I have seen fairytale-like pictures of family trees, those with large, flawless red apples, bright green leaves and a trunk firmly rooted in a wide expanse of thick, lush grass. But never have I seen one standing in the middle of a barren furrowed field or in the yard of an abandoned farm house.
There were 10 children on my mother's side and 12 on my father's. My mother was the oldest of five girls and five boys and, being the first grandchild, I called them by their given names.
My father, on the other hand, was in the second set of 12 children sired by Lucius Thomas Riley. Although I can remember sitting on my grandfather's lap and eating a biscuit soaked in spoon-bending coffee and half cream, I can't tell you what the man looked like.
By some accounts, he was slow to anger, a man of few words and seldom moved to outward signs of emotion. Others spoke of his quick temper and his ability to pick a man up off his feet with one adept and deadly hand.
Of the six belated children born of the union with my known grandmother, Fannie Smith Riley, Uncle Clyde was the sweetest, followed by Lucius James, distant and detached, my father, Luther Edward, twins, Lester Lawrence and Lacy, and the only girl, Lena Elizabeth.
Even the youngest of the first six was 15 years older than my father, making it a small wonder I can remember David Lawrence and Eugene who lived in West Durham.
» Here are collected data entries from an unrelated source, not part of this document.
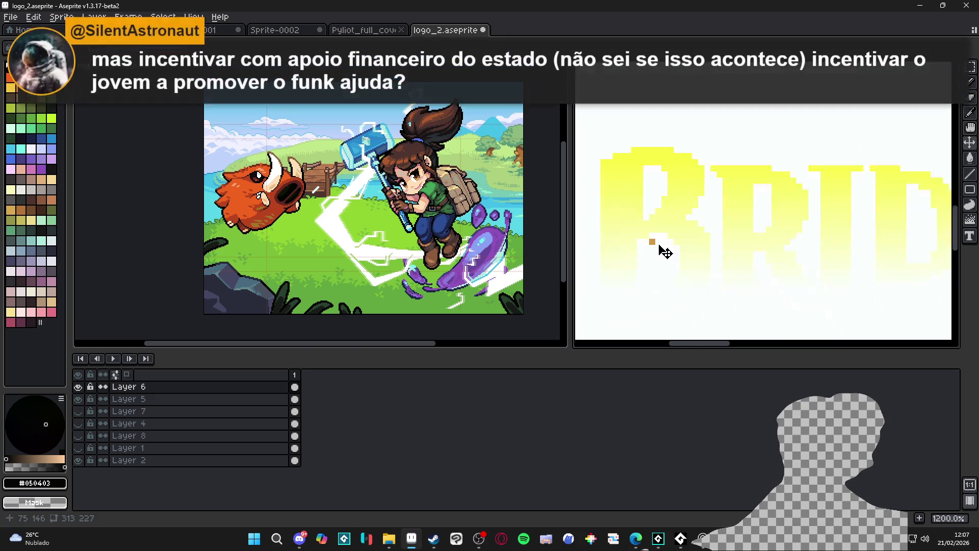
pyautogui.press('e')
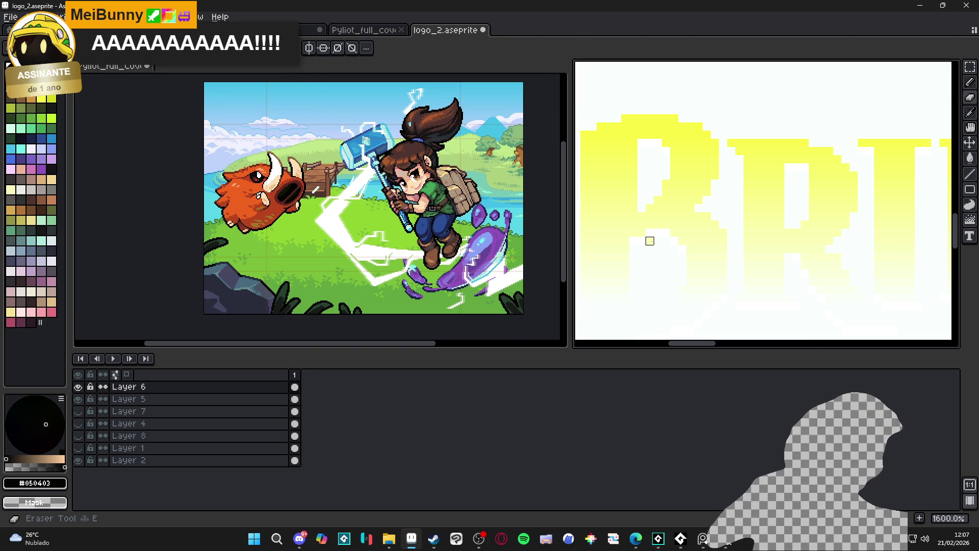
pyautogui.scroll(-4, 650, 241)
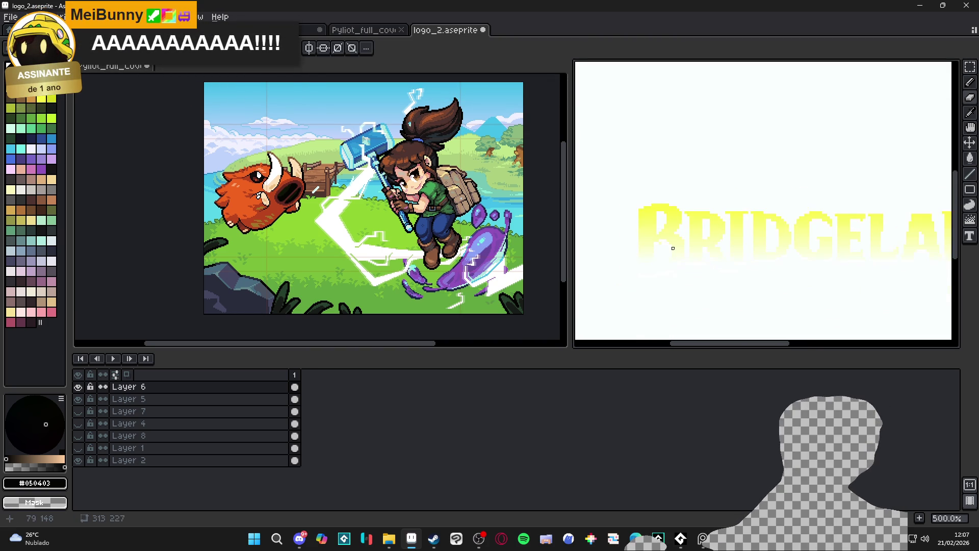
pyautogui.scroll(10, 656, 245)
pyautogui.keyDown('ctrl'); pyautogui.click(686, 251); pyautogui.keyUp('ctrl')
There were also two close nephews who were brothers, Coy who lived just off Broad Street and Wallace, who lived outside of Aberdeen.
Four other half-brothers, Weldon, Arthur, John Colbin and Norfolk lived somewhere between Burlington and Haw River.
Admittedly, my parents didn't always get my name right the first time. But after running down the list of some near kin (Lena, Nellie and Susan); they would eventually end up with Lois.
I made it easy on myself and put large painted wooden letters (a D and an M) on my sons' bedroom doors. While this was contrived on my part, their young friends loved it. One, in particular, assumed authority by pointing out the apparent, making certain that a new playmate knew where the line was drawn.
It became a sign of distinction. And, because of that, some bewailed the notion that their parents obviously didn't know who they were. Otherwise, their rooms would be a singular space, cleverly identified. My father must have felt the same way.
I thought I knew everything there was to know about Luther Edward Riley. But, when I was at Oak Island at Easter, I heard something I had never heard before. We were, as always, laughing and talking about the family when Daddy quietly said, "Papa never called me anything but 'Boy.'"
I had been married for six years when my son, David, was born. The delay was calculated and deliberate. I had seen too many of my friends pregnant and often left alone in the first year of marriage. Most had children ready to start school when my second son, Mark, came along. It was not a decision I ever regretted.
Nor did I ever regret the choice of names. Both came from the Bible. The name David means "beloved," and the name Mark means "strength."
My father will be 97 years old in September. I don't know if his nickname, Luke, can be linked to the Book of Luke. But, in our judgment, he is clearly a son of God.